(For more resources related to this topic, see here.)
Let us take a close look at our current setup, which we created, for monitoring a localhost. Icinga by default comes with object configuration for a localhost. The object configuration files are inside /etc/icinga/objects for default installations.
$ ls /etc/icinga/objects commands.cfg notifications.cfg templates.cfg contacts.cfg printer.cfg timeperiods.cfg localhost.cfg switch.cfg windows.cfg
There are several configuration files with object definitions. Together, these object definitions define the monitoring setup for monitoring some services on a localhost.
Let's first look at localhost.cfg, which has most of the relevant configuration. We have a host definition:
define host{ use linux-server host_name localhost alias localhost address 127.0.0.1 }
The preceding object block defines one object, that is, the host that we want to monitor, with details such as the hostname, alias for the host, and the address of the server—which is optional, but is useful when you don't have DNS record for the hostname. We have a localhost host object defined in Icinga with the preceding object configuration.
The localhost.cfg file also has a hostgroup defined which is as follows:
define hostgroup { hostgroup_name linux-servers alias Linux Servers members localhost // host_name of the host object }
The preceding object defines a hostgroup with only one member, localhost, which we will extend later to include more hosts. The members directive specifies the host members of the hostgroup. The value of this directive refers to the value of the host_name directive in the host definitions. It can be a comma-separated list of several hostnames. There is also a directive called hostgroups in the host object, where you can give a comma-separated list of names of the hostgroups that we want the host to be part of. For example, in this case, we could have omitted the members directive in the hostgroup definition and specified a hostgroups directive, which has the value linux-servers, in the localhost host definition.
At this point, we have a localhost host and a linux-servers hostgroup, and localhost is a member of linux-servers. This is illustrated in the following figure:
Going further into localhost.cfg, we have a bunch of service object definitions that follow. Each of these definitions indicate the service on a localhost that we want to monitor with the host_name directive.

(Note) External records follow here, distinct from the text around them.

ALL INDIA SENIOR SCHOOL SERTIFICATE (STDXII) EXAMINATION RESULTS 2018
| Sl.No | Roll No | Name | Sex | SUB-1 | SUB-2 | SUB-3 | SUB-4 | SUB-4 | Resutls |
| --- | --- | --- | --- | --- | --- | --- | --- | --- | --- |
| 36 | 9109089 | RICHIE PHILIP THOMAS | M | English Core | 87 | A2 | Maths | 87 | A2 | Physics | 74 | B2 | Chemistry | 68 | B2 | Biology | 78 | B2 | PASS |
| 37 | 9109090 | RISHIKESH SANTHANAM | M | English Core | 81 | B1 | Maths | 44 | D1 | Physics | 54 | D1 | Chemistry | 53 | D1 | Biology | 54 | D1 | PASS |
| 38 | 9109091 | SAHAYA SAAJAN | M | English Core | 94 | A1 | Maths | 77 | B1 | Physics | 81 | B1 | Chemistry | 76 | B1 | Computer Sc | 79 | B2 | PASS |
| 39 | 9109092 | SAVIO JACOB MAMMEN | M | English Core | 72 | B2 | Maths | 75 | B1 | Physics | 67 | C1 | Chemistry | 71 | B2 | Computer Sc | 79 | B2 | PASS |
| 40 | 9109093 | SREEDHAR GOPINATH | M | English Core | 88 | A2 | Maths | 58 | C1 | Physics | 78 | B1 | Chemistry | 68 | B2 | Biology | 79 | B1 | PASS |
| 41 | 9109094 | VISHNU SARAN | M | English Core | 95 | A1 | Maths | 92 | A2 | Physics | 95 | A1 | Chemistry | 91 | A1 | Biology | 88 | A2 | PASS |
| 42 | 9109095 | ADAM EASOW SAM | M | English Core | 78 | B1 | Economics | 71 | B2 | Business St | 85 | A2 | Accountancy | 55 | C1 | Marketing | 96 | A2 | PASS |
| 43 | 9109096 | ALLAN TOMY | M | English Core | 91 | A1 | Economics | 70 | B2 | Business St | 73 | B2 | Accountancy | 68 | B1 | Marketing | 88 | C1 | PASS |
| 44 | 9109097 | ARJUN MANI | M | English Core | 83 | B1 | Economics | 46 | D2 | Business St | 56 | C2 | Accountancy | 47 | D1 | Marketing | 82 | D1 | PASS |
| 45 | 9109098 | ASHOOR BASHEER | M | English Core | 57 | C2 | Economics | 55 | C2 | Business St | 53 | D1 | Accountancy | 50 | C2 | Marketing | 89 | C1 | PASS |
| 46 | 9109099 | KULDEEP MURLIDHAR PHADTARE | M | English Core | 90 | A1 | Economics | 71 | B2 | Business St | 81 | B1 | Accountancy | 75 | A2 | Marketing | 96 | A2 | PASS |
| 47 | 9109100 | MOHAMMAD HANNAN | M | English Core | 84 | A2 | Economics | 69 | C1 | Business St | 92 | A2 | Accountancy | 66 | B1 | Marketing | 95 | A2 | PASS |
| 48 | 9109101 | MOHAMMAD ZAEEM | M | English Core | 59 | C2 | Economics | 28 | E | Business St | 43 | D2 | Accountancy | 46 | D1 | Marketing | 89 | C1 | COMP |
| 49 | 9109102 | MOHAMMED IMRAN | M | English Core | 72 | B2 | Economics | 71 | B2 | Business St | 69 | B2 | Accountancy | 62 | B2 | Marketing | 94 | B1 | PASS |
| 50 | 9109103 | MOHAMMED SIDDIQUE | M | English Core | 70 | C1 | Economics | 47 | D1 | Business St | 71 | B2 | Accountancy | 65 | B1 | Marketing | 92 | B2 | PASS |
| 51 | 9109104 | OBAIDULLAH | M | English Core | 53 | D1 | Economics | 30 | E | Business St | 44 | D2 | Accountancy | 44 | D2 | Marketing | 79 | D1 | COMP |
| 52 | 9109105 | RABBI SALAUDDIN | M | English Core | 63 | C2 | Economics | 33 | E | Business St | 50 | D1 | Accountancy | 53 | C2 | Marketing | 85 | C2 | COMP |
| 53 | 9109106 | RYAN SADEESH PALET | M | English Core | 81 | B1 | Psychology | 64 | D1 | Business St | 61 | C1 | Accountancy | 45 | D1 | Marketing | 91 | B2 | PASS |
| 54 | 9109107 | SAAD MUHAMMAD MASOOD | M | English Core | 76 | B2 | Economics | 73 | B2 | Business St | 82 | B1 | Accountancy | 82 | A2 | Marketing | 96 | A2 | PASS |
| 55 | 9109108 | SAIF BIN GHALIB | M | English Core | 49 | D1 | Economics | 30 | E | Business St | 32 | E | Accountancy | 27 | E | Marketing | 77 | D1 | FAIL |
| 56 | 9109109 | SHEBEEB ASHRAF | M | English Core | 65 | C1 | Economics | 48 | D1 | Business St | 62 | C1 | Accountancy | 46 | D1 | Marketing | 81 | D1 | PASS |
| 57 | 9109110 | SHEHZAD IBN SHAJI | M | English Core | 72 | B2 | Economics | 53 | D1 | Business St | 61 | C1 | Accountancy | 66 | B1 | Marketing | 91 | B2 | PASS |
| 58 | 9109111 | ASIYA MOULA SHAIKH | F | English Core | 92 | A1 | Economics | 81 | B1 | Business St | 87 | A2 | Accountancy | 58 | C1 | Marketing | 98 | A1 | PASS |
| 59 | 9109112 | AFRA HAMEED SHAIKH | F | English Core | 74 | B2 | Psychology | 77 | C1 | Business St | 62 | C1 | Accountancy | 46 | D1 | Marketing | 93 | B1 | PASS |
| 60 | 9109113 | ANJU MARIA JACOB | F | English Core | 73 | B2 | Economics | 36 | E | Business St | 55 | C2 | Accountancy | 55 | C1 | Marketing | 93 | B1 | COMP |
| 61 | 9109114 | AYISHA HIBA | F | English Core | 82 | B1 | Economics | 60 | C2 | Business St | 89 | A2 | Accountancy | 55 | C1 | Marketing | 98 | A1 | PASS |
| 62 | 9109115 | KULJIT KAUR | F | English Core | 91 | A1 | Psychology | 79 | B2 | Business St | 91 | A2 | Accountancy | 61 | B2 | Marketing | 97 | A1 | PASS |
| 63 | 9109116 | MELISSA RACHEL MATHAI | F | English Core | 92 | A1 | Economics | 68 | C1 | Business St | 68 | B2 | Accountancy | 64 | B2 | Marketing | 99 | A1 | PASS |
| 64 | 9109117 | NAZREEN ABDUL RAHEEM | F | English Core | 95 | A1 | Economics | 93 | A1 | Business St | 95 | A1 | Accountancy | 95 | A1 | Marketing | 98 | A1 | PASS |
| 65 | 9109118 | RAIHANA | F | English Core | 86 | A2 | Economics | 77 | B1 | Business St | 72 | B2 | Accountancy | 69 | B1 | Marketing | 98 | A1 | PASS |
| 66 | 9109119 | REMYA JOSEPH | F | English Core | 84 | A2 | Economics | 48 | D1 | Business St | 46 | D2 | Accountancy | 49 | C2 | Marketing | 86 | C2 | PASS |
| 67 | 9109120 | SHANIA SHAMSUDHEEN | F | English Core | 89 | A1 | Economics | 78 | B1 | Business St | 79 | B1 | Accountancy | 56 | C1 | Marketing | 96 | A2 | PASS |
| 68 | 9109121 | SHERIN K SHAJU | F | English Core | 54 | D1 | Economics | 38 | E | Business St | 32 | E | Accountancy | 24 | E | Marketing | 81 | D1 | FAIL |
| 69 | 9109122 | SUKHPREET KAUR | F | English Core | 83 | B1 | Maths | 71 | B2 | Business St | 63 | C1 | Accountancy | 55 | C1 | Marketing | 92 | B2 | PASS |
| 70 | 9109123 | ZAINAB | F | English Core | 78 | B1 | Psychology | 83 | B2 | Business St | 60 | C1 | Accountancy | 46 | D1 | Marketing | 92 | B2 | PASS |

define service { use local-service host_name localhost service_description PING check_command check_ping!100.0,20%!500.0,60% }
This is one of the service definitions. The object defines a PING service check that monitors the reachability. The host_name directive specifies the host that this service check should be associated with, which in this case is localhost. Again, the value of the host_name directive here should reflect the value of the host_name directive defined in the host object definition. So, we have a PING service check defined for a localhost, which is illustrated by following figure:
There are several such service definitions that are placed on a localhost. Each service has a check_command directive that specifies the command for monitoring that service.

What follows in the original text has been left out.